■ WORK INSTRUCTION
Convert the data below into a JSON list of strings, with one string per line and blank lines omitted.

■ EXERCISE DATA
++++
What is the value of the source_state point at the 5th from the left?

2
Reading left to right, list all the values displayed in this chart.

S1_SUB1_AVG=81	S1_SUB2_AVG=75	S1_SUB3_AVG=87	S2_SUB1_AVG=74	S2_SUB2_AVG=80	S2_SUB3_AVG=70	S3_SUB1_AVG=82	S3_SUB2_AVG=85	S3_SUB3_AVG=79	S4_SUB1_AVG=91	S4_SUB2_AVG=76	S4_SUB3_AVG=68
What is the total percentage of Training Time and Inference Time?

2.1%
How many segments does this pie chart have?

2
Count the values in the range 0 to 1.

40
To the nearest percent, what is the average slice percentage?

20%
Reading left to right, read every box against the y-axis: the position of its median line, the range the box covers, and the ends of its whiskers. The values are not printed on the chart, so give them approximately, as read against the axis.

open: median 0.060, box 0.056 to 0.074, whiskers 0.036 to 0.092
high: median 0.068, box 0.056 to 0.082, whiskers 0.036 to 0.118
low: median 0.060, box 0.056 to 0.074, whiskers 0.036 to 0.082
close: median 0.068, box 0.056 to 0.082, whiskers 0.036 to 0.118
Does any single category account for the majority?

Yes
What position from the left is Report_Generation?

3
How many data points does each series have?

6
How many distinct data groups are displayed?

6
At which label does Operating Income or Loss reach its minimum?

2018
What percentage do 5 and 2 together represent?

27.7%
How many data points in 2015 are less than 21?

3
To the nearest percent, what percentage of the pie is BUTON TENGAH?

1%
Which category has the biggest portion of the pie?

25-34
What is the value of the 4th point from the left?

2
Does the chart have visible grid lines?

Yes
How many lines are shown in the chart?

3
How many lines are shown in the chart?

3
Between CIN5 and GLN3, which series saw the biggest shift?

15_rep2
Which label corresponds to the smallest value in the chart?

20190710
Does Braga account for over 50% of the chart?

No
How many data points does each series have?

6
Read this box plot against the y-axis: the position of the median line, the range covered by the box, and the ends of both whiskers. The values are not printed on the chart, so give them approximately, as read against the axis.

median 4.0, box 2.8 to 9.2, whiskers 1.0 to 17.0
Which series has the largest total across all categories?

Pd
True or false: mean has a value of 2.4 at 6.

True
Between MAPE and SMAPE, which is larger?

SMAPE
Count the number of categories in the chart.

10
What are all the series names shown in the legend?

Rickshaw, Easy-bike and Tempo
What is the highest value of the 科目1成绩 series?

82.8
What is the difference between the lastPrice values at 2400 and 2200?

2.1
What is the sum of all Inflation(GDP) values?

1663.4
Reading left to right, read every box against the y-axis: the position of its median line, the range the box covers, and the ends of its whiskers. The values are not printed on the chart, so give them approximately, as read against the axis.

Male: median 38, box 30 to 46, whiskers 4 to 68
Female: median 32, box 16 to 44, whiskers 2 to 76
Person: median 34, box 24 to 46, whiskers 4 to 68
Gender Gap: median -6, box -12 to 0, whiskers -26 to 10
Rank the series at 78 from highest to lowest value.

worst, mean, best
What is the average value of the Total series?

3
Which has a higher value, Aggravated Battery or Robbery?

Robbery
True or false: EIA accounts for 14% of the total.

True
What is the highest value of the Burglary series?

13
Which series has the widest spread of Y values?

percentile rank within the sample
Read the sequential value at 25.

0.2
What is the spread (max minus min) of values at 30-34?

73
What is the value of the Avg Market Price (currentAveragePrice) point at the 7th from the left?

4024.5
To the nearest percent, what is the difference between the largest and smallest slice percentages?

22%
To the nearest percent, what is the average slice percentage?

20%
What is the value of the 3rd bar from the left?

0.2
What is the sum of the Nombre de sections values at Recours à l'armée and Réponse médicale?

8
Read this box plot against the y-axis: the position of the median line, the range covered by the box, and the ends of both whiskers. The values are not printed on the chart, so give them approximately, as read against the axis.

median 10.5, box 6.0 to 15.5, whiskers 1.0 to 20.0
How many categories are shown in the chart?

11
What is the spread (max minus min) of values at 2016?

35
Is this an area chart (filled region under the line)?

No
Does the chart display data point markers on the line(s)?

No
++++
■ EXERCISE ANSWER
[
  "What is the value of the source_state point at the 5th from the left?",
  "2",
  "Reading left to right, list all the values displayed in this chart.",
  "S1_SUB1_AVG=81\tS1_SUB2_AVG=75\tS1_SUB3_AVG=87\tS2_SUB1_AVG=74\tS2_SUB2_AVG=80\tS2_SUB3_AVG=70\tS3_SUB1_AVG=82\tS3_SUB2_AVG=85\tS3_SUB3_AVG=79\tS4_SUB1_AVG=91\tS4_SUB2_AVG=76\tS4_SUB3_AVG=68",
  "What is the total percentage of Training Time and Inference Time?",
  "2.1%",
  "How many segments does this pie chart have?",
  "2",
  "Count the values in the range 0 to 1.",
  "40",
  "To the nearest percent, what is the average slice percentage?",
  "20%",
  "Reading left to right, read every box against the y-axis: the position of its median line, the range the box covers, and the ends of its whiskers. The values are not printed on the chart, so give them approximately, as read against the axis.",
  "open: median 0.060, box 0.056 to 0.074, whiskers 0.036 to 0.092",
  "high: median 0.068, box 0.056 to 0.082, whiskers 0.036 to 0.118",
  "low: median 0.060, box 0.056 to 0.074, whiskers 0.036 to 0.082",
  "close: median 0.068, box 0.056 to 0.082, whiskers 0.036 to 0.118",
  "Does any single category account for the majority?",
  "Yes",
  "What position from the left is Report_Generation?",
  "3",
  "How many data points does each series have?",
  "6",
  "How many distinct data groups are displayed?",
  "6",
  "At which label does Operating Income or Loss reach its minimum?",
  "2018",
  "What percentage do 5 and 2 together represent?",
  "27.7%",
  "How many data points in 2015 are less than 21?",
  "3",
  "To the nearest percent, what percentage of the pie is BUTON TENGAH?",
  "1%",
  "Which category has the biggest portion of the pie?",
  "25-34",
  "What is the value of the 4th point from the left?",
  "2",
  "Does the chart have visible grid lines?",
  "Yes",
  "How many lines are shown in the chart?",
  "3",
  "How many lines are shown in the chart?",
  "3",
  "Between CIN5 and GLN3, which series saw the biggest shift?",
  "15_rep2",
  "Which label corresponds to the smallest value in the chart?",
  "20190710",
  "Does Braga account for over 50% of the chart?",
  "No",
  "How many data points does each series have?",
  "6",
  "Read this box plot against the y-axis: the position of the median line, the range covered by the box, and the ends of both whiskers. The values are not printed on the chart, so give them approximately, as read against the axis.",
  "median 4.0, box 2.8 to 9.2, whiskers 1.0 to 17.0",
  "Which series has the largest total across all categories?",
  "Pd",
  "True or false: mean has a value of 2.4 at 6.",
  "True",
  "Between MAPE and SMAPE, which is larger?",
  "SMAPE",
  "Count the number of categories in the chart.",
  "10",
  "What are all the series names shown in the legend?",
  "Rickshaw, Easy-bike and Tempo",
  "What is the highest value of the 科目1成绩 series?",
  "82.8",
  "What is the difference between the lastPrice values at 2400 and 2200?",
  "2.1",
  "What is the sum of all Inflation(GDP) values?",
  "1663.4",
  "Reading left to right, read every box against the y-axis: the position of its median line, the range the box covers, and the ends of its whiskers. The values are not printed on the chart, so give them approximately, as read against the axis.",
  "Male: median 38, box 30 to 46, whiskers 4 to 68",
  "Female: median 32, box 16 to 44, whiskers 2 to 76",
  "Person: median 34, box 24 to 46, whiskers 4 to 68",
  "Gender Gap: median -6, box -12 to 0, whiskers -26 to 10",
  "Rank the series at 78 from highest to lowest value.",
  "worst, mean, best",
  "What is the average value of the Total series?",
  "3",
  "Which has a higher value, Aggravated Battery or Robbery?",
  "Robbery",
  "True or false: EIA accounts for 14% of the total.",
  "True",
  "What is the highest value of the Burglary series?",
  "13",
  "Which series has the widest spread of Y values?",
  "percentile rank within the sample",
  "Read the sequential value at 25.",
  "0.2",
  "What is the spread (max minus min) of values at 30-34?",
  "73",
  "What is the value of the Avg Market Price (currentAveragePrice) point at the 7th from the left?",
  "4024.5",
  "To the nearest percent, what is the difference between the largest and smallest slice percentages?",
  "22%",
  "To the nearest percent, what is the average slice percentage?",
  "20%",
  "What is the value of the 3rd bar from the left?",
  "0.2",
  "What is the sum of the Nombre de sections values at Recours à l'armée and Réponse médicale?",
  "8",
  "Read this box plot against the y-axis: the position of the median line, the range covered by the box, and the ends of both whiskers. The values are not printed on the chart, so give them approximately, as read against the axis.",
  "median 10.5, box 6.0 to 15.5, whiskers 1.0 to 20.0",
  "How many categories are shown in the chart?",
  "11",
  "What is the spread (max minus min) of values at 2016?",
  "35",
  "Is this an area chart (filled region under the line)?",
  "No",
  "Does the chart display data point markers on the line(s)?",
  "No"
]